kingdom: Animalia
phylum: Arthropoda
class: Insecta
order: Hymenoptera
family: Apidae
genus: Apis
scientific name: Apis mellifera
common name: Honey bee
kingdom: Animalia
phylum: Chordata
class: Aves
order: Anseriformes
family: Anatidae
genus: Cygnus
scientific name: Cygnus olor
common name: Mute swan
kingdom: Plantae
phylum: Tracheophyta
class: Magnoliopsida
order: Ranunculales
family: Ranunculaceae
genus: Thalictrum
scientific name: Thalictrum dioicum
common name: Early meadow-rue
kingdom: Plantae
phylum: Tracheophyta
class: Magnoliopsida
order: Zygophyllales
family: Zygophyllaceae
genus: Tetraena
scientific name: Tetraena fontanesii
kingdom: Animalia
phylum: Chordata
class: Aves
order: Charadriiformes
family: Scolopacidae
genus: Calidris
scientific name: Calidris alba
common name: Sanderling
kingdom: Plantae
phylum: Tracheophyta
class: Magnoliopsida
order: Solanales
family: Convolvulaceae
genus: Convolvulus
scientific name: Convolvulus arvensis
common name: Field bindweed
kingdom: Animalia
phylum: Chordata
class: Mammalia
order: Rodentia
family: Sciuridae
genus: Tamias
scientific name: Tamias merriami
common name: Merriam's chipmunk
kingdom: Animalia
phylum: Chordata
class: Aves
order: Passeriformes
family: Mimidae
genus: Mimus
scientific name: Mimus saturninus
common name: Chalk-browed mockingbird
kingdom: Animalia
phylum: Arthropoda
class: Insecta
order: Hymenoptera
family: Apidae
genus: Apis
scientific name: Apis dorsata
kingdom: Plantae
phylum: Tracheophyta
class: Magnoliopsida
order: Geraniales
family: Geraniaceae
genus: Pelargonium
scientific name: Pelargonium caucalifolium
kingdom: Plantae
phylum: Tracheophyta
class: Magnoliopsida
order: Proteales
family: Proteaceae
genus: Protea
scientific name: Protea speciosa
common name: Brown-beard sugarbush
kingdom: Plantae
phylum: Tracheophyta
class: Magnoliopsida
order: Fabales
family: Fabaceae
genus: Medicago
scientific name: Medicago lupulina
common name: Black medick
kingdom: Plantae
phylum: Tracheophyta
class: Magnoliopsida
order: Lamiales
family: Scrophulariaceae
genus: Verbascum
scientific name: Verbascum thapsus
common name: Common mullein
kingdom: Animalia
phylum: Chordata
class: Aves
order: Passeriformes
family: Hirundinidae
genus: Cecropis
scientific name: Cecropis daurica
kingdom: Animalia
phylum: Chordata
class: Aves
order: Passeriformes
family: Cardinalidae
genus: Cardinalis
══════
**TASK OBJECTIVE**:
How many lines of the listing above contain the string "common"? Reply with the number alone.

**RESULT**:
10